Security firm Socket uncovered that the Bitwarden command‑line client was compromised through a malicious npm package labeled @bitwarden/cli2026.4.0. The payload, hidden in a file called bw1.js, was injected via a hijacked GitHub Action in Bitwarden’s CI/CD pipeline, mirroring the technique used across the broader Checkmarx supply‑chain operation. Over 10 million users and thousands of enterprises rely on the manager, making the breach especially concerning.

Investigators traced the malicious code to a shared C2 endpoint (audit.checkmarx.cx) and noted that the script harvested GitHub tokens, cloud credentials, SSH keys, and npm configuration files before exfiltrating data through the GitHub API and npm registry. The malware also creates public repositories with Dune‑themed names, embeds a Russian‑locale kill switch, and installs a lock file to prevent concurrent execution.

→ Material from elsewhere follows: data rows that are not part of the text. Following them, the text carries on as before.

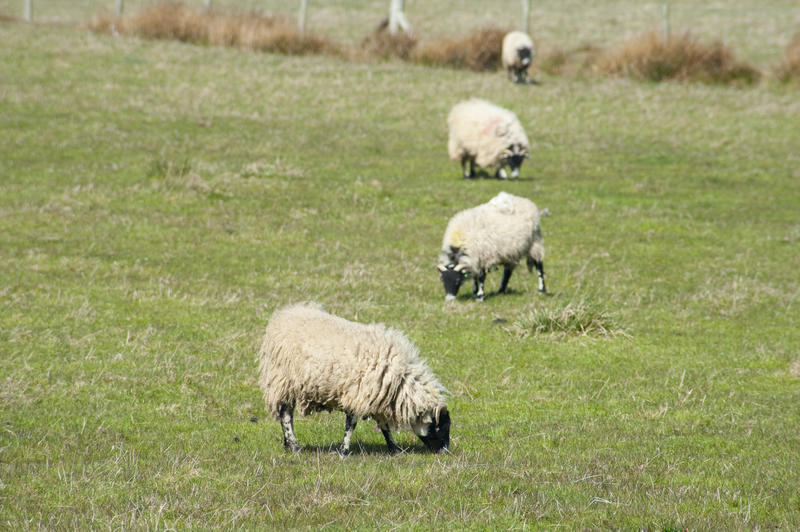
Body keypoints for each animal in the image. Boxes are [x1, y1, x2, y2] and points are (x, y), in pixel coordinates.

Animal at [260, 302, 454, 456]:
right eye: (440, 427)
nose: (445, 451)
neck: (401, 380)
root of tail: (283, 314)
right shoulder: (357, 393)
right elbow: (351, 424)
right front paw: (343, 451)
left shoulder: (379, 397)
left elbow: (384, 426)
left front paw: (395, 449)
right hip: (283, 381)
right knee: (285, 415)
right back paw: (293, 446)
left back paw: (288, 445)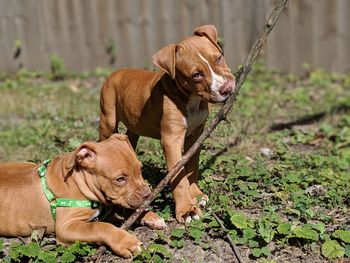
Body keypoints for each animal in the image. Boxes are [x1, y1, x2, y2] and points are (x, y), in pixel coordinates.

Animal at [0, 135, 157, 258]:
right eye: (120, 179)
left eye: (140, 169)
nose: (147, 194)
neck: (79, 181)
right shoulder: (66, 227)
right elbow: (99, 227)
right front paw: (126, 242)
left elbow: (125, 209)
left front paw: (150, 216)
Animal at [98, 24, 235, 223]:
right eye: (196, 75)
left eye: (219, 57)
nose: (227, 88)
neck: (191, 98)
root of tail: (117, 72)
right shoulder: (171, 140)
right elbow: (179, 175)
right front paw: (187, 210)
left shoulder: (196, 134)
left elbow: (192, 166)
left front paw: (196, 195)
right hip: (107, 120)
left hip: (134, 122)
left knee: (130, 138)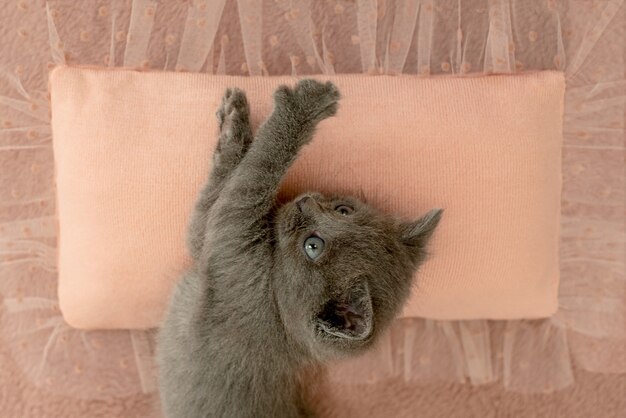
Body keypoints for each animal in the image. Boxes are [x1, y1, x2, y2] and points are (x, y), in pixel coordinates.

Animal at [155, 80, 438, 416]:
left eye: (313, 246)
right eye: (343, 210)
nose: (306, 203)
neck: (281, 313)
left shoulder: (234, 256)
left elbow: (250, 176)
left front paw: (301, 106)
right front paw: (233, 123)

These indicators differentiate this variant from earlier Checkmarx samples while confirming a common infrastructure.

Socket advises anyone who installed the tainted package to delete it immediately, rotate all exposed secrets, and audit CI logs for unauthorized workflow files or repository creation. Reviewing npm publish histories for unexpected pre‑install hooks and scanning runner environments for the lock file or Bun interpreter usage can help contain the incident. Prompt remediation will stop further credential leakage.